Now listen while the same apostle details some of our possessions as Gentiles who have been brought into the goodness of God. We were not born in heathen lands, nor among the guilty and unbelieving nation of Israel. We were born where the illumination of God and of His Gospel has shone, where the oracles of God―the good and gracious Word of God, not the book of the law or the tables of stone―are our birthright. We were born after the Lord Jesus Christ had finished His service on earth and taken His place on high, and consequently to us God’s giving is not upon earth now, but it is heavenly giving; and the Holy Ghost having a dwelling-place upon earth, professed Christians have come into companionship of the blessed Spirit of God; His powerful witness is more or less felt and owned. He is the witness of a perfect and accomplished salvation subsisting in Him who has sat down at the right hand of God, and of righteousness perfect and complete in the presence of God. He is the witness, too, in the Gospel of the grace of God of the heavenly grace presented to men in Jesus the Son of God. Look at the Spirit’s testimony in Scripture, and see how Jesus was always desirous that faith should appropriate His fullness.
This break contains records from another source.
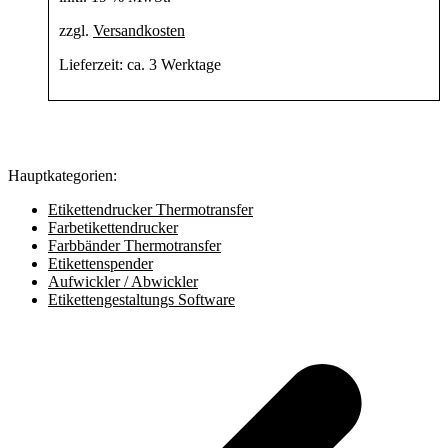
zzgl.
Versandkosten
Lieferzeit:
ca. 3 Werktage
Hauptkategorien:
Etikettendrucker Thermotransfer
Farbetikettendrucker
Farbbänder Thermotransfer
Etikettenspender
Aufwickler / Abwickler
Etikettengestaltungs Software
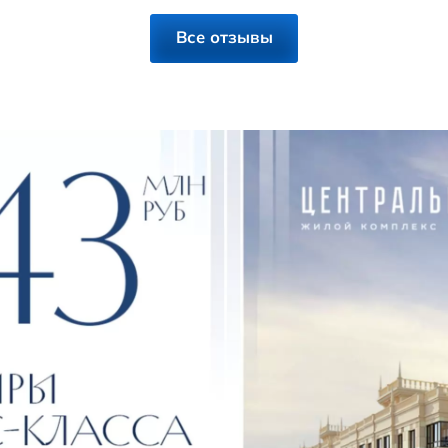
д из Екатеринбурга в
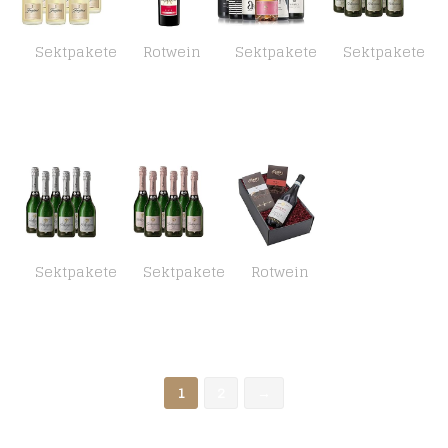
Sektpakete
Rotwein
Sektpakete
Sektpakete
Freixenet Cava Carta Nevada Medium Dry (6 x 0,75 l)
Freixenet Mederaño Tinto Lieblich (1 x 0,75 l) – Lieblicher Rotwein aus Spanien, fruchtig, vollmundig und samtig im…
GEILE WEINE Weinpaket PRICKELNDES (6 x 0,75l) Probierpaket mit Sekt, Crémant, Schaum- und Perlweinen von Winzern aus…
Geldermann Sekt Brut in traditioneller Flaschengärung (6 x 0.75l)
Sektpakete
Sektpakete
Rotwein
Geldermann Sekt Classique in traditioneller Flaschengärung (6 x 0,75l)
Geldermann Sekt Rosé in traditioneller Flaschengärung (6 x 0,75l)
Geschenkset „Rosso Passo“ mit Wein und Schokolade in einem schönen Geschenkkarton | Italienischer Rotwein Rosso Passo…
1
2
→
Better never to have been born than that the light which through the Holy Spirit’s witness shines around you should be darkness in you. Faith in a Christian does not profess anything about himself; he has nothing to confess save his own guilty and lost condition by nature; he professes Jesus and His salvation―all there is reality.
“The ground of our profession
Is Jesus and His blood;
He gives us the possession
Of everlasting good.”
The claim of faith to the accomplished and preached salvation which is in Jesus is never disallowed. Claim it, dear reader, and profess what your faith takes into its own possession. Look diligently lest you fail of the grace of God when the light of it shines for you in the Son of God. T. H. R.